Tuesday, November 15, 2011

No. 2

I sit in my parents’ living room.  It’s hot and it’s stuffy.  Anyone else in the room is asleep.  My only company left is “Sherlock Holmes and The Hound of The Baskervilles,” a version I first saw, with my father in this same room, just two weeks ago.   When it started playing, just after I showed up at the house, I told my father, “Oh look.  We saw this movie a week or two ago.”  For anybody else, it would have been a subtle hint.  For my father, it was a bone of contention, an argument.  
“No we didn’t.”  
“Sure we did.  Remember?  See look at that guy, remember him?”  
“No.  Who is he?” 
“Well I don’t remember the actor’s name.  But look at him, doesn’t he look familiar?”  
My father turns from looking at me to looking at the television set, already drifting to a negative head shake before he even completes the turn.  
“I remember.” I say.  “Richard E. Grant!  If I’m right, the opening credits will list Richard E. Grant.”  
We stare at the television.  The opening credits begin, peppered liberally with scenes of a murder and the body being found.  Finally, right at the end, the words “and Richard E. Grant” scroll down the screen.
“See?”  I say, turning to look at my father.  
“See what?”
My mother once told me that when her parents died, she felt like she was doing something wrong simply by staying alive.  Or that’s how I interpreted what she said.  What she actually said was that, when her parents died, she felt as if she had stayed in a place, like a room or at a party, after her parents had vocally disapproved of it and left.  I suppose if I had been in an argumentative mood, I could have challenged her.  After all her father died more than 25 years earlier than her mother.  Get your story straight.  They died so far apart, you couldn’t really have been worried about “both” of their approvals.  So who was it?
An excellent argument in debate class, but hardly the answer to give when your mother is confessing something so deeply twisted, it can only be a measurement of how much therapy you may stand to need to pay for in the future.  

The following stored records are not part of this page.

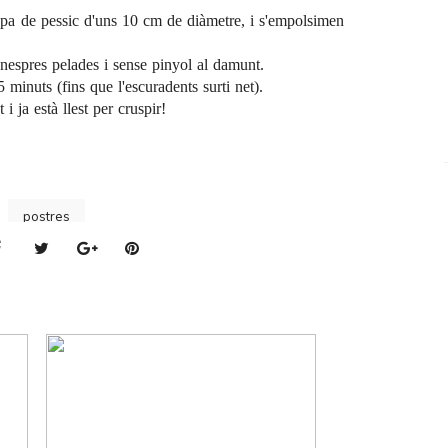
 pa de pessic d'uns 10 cm de diàmetre, i s'empolsimen
 nespres pelades i sense pinyol al damunt.
inuts (fins que l'escuradents surti net).
i ja està llest per cruspir!
postres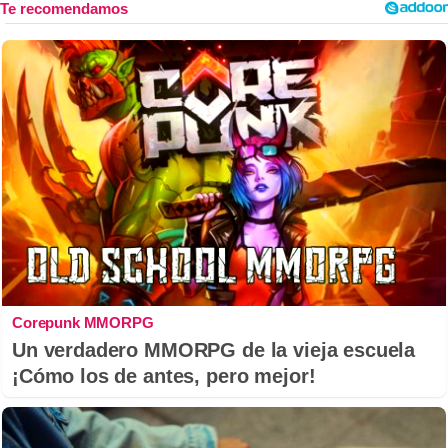
Corepunk MMORPG
Un verdadero MMORPG de la vieja escuela
¡Cómo los de antes, pero mejor!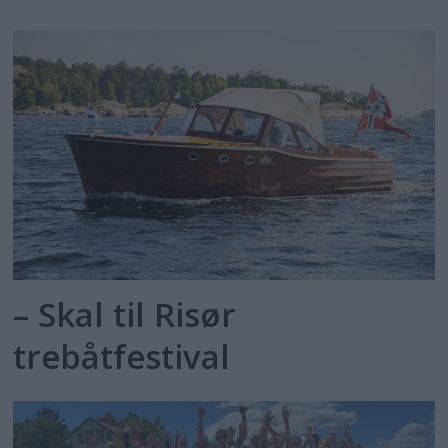
– Skal til Risør
trebåtfestival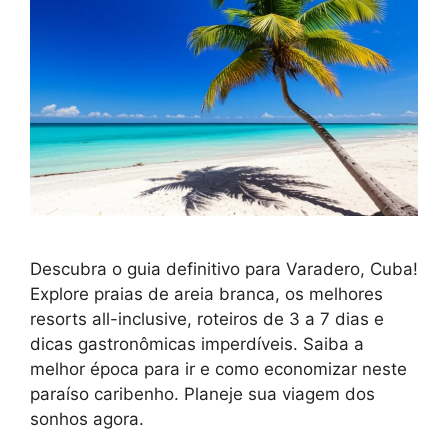
Descubra o guia definitivo para Varadero, Cuba!
Explore praias de areia branca, os melhores
resorts all-inclusive, roteiros de 3 a 7 dias e
dicas gastronômicas imperdíveis. Saiba a
melhor época para ir e como economizar neste
paraíso caribenho. Planeje sua viagem dos
sonhos agora.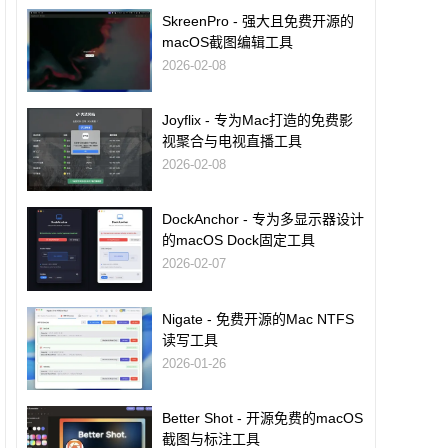
SkreenPro - 强大且免费开源的
macOS截图编辑工具
2026-02-08
Joyflix - 专为Mac打造的免费影
视聚合与电视直播工具
2026-02-08
DockAnchor - 专为多显示器设计
的macOS Dock固定工具
2026-02-07
Nigate - 免费开源的Mac NTFS
读写工具
2026-01-26
Better Shot - 开源免费的macOS
截图与标注工具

No matter, whichever parent, she must be in his/her good graces again.  After her death but before his stroke, my father wore his loss and how much he missed her like a deodorant or a cologne.  It clung to him.  He was never without it.  Now she never comes up.  
Well once.  When I asked him why he watches so much television.  He gave me a look as if I had asked the dumbest question imaginable.  
“Because I can watch whatever I want now.”  
The woman he used to tell me was the love of his life reduced to the woman who hogged the remote.   
On the television screen, Dr. Watson accompanies Lord Baskerville to his family estate.  I look longingly at the remote sitting on the coffee table in front of my sleeping father.  I can’t bring myself to change the channel.  For one thing, I know that the minute I rise from my chair, the sleeping spell that has taken the room will be broken.  For another, I know I am here to visit my father, not watch television.  Somehow, sitting watching something he chose, even if he is sleeping through it, fills that criteria.  Changing the channel to something I might like to see, does not.   
The thermostat, apparently unaware the room is already hot, triggers the heater and as it comes on, my eyes snap open.  I haven’t even been aware they were shut.  I lean forward, my elbows to my knees and focus on the television in an attempt to stay awake.  
After awhile, my father rouses.  
“You know?” He says, catching my attention.  “I think I’ve seen this before.”
I turn and stare at the screen as if all of the possible responses I might give were written there.  
“You know?”  I say, turning back to face him.  “Me too.”